Dave Weigel is a political reporter for Slate. Before participating in a panel on the libertarian legacy of Barry Goldwater, he talked about his love of dancing, why writing about music is tougher than writing about politics, and how he would choose to do battle in a zombie apocalypse.
What does it take to get you out on a dance floor?
Very little. I basically have always looked at—I guess the competition you can say, how other white dudes dance—and they put so little effort into it that doing the opposite, putting some effort, is going to be more exciting. There are stories of me dancing at weddings—that’s the preferred milieu to do it in I think. And I go to lots of concerts, I always have. It’s just fun; I don’t think I’m good at it. If you’re alive, do it. The risk is greater that someone will video you or gif you. I always look horrible in photos.
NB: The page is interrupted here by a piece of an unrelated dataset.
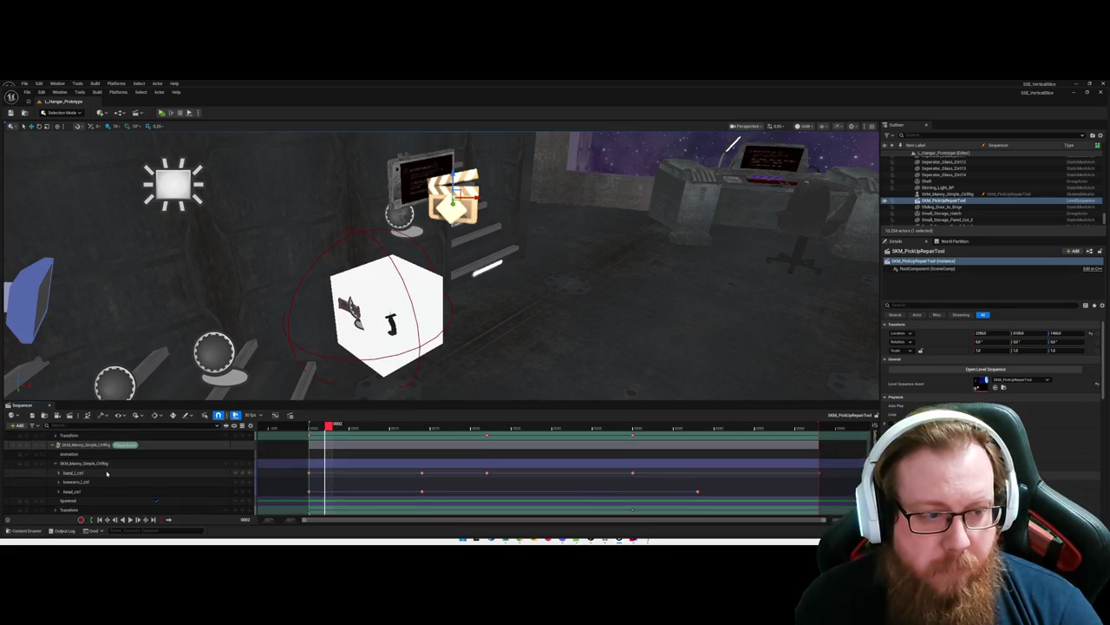
scroll(87, 460, up, 2)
But still, video would be worse.
What was the last great dessert you ate?
A dessert cocktail—I made the Green Russian from Archer, which is a White Russian with absinthe in it, and that counted as dessert for the night. And it was an experience.
If you didn’t cover politics, what would you be writing about?
Music. I started actually when I was at a college paper and the high school paper before that—I was the music review editor of the high school paper, and about half of my stuff was about music for the college paper. I’ve been working in my head for years and in reality on paper for a year and a half on a book about progressive rock music. I really like talking to creative people and explaining why you react to a piece of music or a melody or a chord. It’s harder to write about than politics; the facts are so big and obvious in politics that you can have a little more fun portraying it. With music, you have to be more specific in why it’s good, or else it’s clichéd. It’s harder, and there’s much less market for it, sadly.
What word or phrase do you use most often?
I think “darkly.” I usually use the adverb darkly. I noticed I overused it in a bunch of stuff I just wrote: “darkly humorous” and “darkly sarcastic.” There are much fancier and more luxurious words out there.
What’s your favorite spectator sport?
Baseball, which wasn’t the case until recently. Some friends took me to a game for one of my birthdays, and I loved it and realized it was beautiful to watch. It’s the best looking of all games. I think the stadiums are the best looking. And it’s suspenseful until the very last half of the very last inning. You can be down 100 runs in the last half inning and win. In a football game, they’ll empty out if they’re four touchdowns behind.
What’s your biggest pet peeve?
I hate when people are analyzing election night—it happens in primary season every week—they will excitingly report the vote totals that just came in, but only 3 percent are reporting. It’s the wrong way of looking at what you’re looking at. It’s not a footrace happening that’s 3 percent of the way done. There are votes cast and they’re being counted in various places. That, and when people use the phrase, “Too close to call” to refer to poll numbers. No. The thing we’re focusing on is a bunch of people going to a booth and mailing stuff in, and we’re counting a pile.
As a kid, what did you want to be when you grew up?
Basically this. I wanted to write. I didn’t quite know what journalism consisted of. I knew I didn’t want to be a politician; I was much more interested in knowing stuff and finding out things than fighting for one particular belief. I didn’t know if that meant teaching or research or whatever it was. But I imagined writing stuff from when I was 13, 14 on. It also helps make your choice when you’re not that great at math I think.
Do you have any good luck charms?
I wear dog tags from my grandfather who fought in the Pacific. He died in 2009, and I got them after he died, and I put them on a chain and wear them. They’re more good luck charms by omission—it’s not like I think I need to put them on to nail an interview, but if they’re not with me, I feel their absence.
What weapon would you choose in a zombie apocalypse?
I think it’s pretty well established by Max Brooks that you need something that’s a shovel on one end and a blade on the other. Also carrying a sharpener. But nothing that involves bullets for all sorts of reasons. It draws attention, and it’s finite. Something that lets you use blunt force but doesn’t get dull after 100 decapitations. I would die within three days though. I’ve thought this through. I would not be one of the survivors. I would be taken out by friendly fire.
What advice do you give to aspiring journalists?
Just go out there and talk to people. Just fling yourself into situations. If you want to cover politics, just do that in the town you’re in. If you want to be a travel writer, start conversations while you’re traveling. You have to talk to people. You see a huge difference in the people who think they can just analyze charts and be journalists versus the ones who go out and talk to people. You have to temper it—do research, then talk to people. It sounds obvious, but a lot of the stuff in political journalism that doesn’t work is just talking to people with no data or no fieldwork.